In patients with biochemical relapse after the radical treatment for prostate cancer, 18F-choline PET/CT represents a single step, whole-body, non-invasive study that allows disease detection and localisation. Detection sensitivity is probably negatively correlated with serum PSA concentration. Pelosi et al. reported that 18F-choline PET scan detected the disease relapse in 42.9% of cases (24/56). PET sensitivity was 20% in the PSA ≤ 1 ng/ml subgroup, 44% in PSA > 1 and ≤ 5, and 81.8% in PSA > 5 ng/ml subgroup, respectively.17 According to other investigators 18F-choline PET/CT is not likely to have a significant impact on the care of prostate cancer patients with biochemical recurrence until PSA increases to above 4 ng/ml. However, in selected patients, 18F-choline PET/CT helps to exclude distant metastases when the salvage local treatment is intended.18 Most probably doubling time of serum PSA increase is more important as PSA level itself.
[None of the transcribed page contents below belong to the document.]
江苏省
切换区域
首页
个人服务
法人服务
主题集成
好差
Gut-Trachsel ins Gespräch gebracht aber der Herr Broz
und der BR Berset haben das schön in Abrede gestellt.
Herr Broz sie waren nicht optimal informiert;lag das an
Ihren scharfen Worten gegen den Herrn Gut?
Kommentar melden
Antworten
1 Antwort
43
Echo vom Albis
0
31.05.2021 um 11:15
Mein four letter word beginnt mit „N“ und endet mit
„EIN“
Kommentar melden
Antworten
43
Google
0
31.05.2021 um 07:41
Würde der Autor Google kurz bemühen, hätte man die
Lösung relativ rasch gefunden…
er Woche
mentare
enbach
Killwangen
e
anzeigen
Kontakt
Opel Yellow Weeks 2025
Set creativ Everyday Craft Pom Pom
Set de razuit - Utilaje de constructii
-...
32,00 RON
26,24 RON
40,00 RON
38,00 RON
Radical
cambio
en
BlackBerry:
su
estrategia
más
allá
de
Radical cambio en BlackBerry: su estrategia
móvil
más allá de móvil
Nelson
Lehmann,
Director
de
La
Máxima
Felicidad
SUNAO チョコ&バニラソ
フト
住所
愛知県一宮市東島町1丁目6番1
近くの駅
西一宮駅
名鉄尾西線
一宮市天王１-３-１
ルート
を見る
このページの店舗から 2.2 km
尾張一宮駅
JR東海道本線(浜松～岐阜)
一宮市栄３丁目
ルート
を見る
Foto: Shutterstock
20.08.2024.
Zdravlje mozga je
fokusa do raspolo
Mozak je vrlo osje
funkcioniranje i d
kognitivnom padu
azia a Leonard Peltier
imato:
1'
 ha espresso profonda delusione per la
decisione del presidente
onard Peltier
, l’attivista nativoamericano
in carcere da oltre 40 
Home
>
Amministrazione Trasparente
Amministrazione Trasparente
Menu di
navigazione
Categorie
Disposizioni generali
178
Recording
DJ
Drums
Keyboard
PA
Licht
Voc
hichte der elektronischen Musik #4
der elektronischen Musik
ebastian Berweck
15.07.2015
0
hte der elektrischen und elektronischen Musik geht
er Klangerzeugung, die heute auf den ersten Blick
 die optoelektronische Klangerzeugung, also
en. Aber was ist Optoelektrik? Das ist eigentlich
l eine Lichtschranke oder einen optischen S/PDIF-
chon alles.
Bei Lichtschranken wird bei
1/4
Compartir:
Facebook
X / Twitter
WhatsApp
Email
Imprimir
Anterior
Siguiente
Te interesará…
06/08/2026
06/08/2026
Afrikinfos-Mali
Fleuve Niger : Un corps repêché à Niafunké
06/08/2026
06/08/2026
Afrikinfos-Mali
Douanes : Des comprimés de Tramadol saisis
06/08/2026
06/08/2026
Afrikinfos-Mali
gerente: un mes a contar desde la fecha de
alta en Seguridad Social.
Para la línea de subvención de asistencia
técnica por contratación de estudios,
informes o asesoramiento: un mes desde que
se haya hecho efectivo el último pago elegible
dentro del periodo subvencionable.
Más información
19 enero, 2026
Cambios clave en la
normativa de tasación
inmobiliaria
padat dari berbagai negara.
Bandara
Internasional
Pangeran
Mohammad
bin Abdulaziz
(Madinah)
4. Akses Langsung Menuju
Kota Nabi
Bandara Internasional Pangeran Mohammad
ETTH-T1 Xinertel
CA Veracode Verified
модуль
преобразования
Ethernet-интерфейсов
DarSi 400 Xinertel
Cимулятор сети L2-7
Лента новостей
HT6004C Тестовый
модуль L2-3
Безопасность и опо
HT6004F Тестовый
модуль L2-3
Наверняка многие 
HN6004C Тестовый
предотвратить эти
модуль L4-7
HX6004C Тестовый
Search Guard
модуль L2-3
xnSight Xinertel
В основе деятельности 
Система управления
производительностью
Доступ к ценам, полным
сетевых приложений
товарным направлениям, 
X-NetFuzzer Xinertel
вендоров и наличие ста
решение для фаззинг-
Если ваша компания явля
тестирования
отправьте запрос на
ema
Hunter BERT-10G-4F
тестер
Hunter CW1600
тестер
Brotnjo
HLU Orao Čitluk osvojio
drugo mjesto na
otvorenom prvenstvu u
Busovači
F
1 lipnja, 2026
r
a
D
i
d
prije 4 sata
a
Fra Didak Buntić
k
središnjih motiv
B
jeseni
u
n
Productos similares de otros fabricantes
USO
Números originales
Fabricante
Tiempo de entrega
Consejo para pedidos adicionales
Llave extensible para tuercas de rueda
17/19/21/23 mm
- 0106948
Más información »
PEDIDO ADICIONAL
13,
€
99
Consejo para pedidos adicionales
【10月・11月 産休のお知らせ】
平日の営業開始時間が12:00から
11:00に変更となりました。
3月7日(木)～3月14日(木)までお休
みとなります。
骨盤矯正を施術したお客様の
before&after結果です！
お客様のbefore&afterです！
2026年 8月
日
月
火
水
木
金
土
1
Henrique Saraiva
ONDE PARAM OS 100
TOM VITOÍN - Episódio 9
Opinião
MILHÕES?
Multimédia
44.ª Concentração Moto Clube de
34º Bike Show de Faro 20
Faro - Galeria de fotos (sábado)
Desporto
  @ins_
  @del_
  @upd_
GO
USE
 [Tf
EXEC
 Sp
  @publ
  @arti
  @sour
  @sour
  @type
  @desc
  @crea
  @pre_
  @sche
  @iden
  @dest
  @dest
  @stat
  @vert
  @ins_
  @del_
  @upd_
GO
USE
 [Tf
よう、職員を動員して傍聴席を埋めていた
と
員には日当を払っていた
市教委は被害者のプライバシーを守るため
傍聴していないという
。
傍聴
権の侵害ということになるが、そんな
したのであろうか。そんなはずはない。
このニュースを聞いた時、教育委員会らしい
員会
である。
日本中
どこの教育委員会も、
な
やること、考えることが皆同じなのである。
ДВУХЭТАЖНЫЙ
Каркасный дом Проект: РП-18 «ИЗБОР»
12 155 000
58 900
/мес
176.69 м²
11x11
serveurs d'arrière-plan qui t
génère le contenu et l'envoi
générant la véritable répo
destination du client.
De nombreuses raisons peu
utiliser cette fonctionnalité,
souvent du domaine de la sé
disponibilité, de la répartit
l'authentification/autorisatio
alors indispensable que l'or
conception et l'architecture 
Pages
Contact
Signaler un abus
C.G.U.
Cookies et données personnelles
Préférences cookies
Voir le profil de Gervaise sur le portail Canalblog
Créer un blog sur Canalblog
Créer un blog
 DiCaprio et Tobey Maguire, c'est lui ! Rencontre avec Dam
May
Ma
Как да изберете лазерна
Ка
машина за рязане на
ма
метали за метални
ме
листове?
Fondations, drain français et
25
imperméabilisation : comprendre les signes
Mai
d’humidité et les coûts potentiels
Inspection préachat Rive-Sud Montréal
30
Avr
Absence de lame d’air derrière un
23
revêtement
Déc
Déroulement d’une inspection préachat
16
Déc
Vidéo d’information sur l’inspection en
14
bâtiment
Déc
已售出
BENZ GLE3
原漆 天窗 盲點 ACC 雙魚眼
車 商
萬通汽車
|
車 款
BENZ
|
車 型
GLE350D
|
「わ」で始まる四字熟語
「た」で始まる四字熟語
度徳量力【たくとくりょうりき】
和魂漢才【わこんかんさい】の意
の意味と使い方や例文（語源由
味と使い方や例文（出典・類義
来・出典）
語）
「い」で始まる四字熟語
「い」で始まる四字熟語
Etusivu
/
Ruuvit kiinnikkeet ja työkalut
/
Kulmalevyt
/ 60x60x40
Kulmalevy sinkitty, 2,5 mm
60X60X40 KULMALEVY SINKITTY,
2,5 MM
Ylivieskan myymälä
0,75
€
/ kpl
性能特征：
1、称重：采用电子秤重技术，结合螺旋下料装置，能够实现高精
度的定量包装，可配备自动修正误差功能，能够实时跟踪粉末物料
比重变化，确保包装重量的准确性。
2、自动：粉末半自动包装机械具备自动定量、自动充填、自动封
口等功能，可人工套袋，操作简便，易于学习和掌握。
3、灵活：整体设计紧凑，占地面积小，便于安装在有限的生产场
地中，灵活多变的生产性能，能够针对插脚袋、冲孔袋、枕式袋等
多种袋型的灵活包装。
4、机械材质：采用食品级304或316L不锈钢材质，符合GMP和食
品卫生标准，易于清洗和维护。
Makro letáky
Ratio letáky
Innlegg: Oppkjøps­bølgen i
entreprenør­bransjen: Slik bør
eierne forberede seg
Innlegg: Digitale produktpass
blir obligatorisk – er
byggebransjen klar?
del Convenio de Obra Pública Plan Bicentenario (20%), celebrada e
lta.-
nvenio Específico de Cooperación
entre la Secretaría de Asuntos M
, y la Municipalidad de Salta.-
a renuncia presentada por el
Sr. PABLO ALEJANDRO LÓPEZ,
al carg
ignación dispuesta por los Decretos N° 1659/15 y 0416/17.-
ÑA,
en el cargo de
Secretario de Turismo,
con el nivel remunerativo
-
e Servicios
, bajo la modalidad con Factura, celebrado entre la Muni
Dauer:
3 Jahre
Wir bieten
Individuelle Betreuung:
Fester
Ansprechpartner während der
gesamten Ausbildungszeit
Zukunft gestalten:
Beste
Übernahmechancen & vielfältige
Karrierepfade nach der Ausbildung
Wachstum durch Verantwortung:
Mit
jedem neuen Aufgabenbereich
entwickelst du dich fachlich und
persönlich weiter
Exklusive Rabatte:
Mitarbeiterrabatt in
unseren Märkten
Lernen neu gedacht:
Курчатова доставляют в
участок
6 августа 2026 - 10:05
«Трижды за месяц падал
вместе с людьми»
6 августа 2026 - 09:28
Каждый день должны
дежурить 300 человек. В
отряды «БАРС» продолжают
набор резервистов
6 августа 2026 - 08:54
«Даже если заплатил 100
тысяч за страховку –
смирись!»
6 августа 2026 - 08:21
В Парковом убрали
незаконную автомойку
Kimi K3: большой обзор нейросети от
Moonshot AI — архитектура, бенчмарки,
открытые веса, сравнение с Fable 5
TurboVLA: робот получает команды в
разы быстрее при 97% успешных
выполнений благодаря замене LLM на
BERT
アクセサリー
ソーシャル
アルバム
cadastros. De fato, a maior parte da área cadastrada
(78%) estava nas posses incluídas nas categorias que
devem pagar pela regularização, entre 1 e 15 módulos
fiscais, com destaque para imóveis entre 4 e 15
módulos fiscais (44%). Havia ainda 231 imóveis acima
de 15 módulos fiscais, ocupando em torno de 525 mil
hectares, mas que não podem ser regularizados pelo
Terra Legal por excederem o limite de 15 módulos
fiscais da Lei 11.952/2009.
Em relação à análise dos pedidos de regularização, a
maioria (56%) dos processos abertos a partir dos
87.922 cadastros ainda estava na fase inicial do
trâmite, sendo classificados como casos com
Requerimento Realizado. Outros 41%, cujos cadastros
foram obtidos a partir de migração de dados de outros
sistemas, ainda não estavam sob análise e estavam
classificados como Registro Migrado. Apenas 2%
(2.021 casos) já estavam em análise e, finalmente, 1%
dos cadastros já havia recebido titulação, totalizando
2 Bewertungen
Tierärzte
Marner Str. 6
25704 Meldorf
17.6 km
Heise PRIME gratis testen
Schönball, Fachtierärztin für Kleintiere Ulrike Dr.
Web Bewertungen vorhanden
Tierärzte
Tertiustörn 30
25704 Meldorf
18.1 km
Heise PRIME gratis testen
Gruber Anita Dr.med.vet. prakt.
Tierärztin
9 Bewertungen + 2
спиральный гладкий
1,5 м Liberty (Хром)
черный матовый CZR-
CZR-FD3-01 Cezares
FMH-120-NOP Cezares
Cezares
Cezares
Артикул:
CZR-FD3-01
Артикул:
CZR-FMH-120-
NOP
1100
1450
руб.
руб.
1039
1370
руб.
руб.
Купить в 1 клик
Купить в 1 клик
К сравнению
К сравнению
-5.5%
18F-choline PET/CT seems to be useful also for the evaluation of other cancers with poor FDG uptake, such as hepatocellular carcinoma.19

Conclusions

In future studies some of dilemmas that appear in presented study need to be solved: to correlate PET/CT results with standard prognostic factors and to determine their prognostic significance (correlation of our PET/CT results with starting PSA, clinical T stage, Gleason score in surgically treated/ biopsied patients and PSA doubling time in patients with biochemical recurrence).

18F-choline PET/CT seems to be useful imaging modality in patients with prostate carcinoma for demonstrating the spread of the disease preoperatively and to detect local recurrent disease after radical prostatectomy.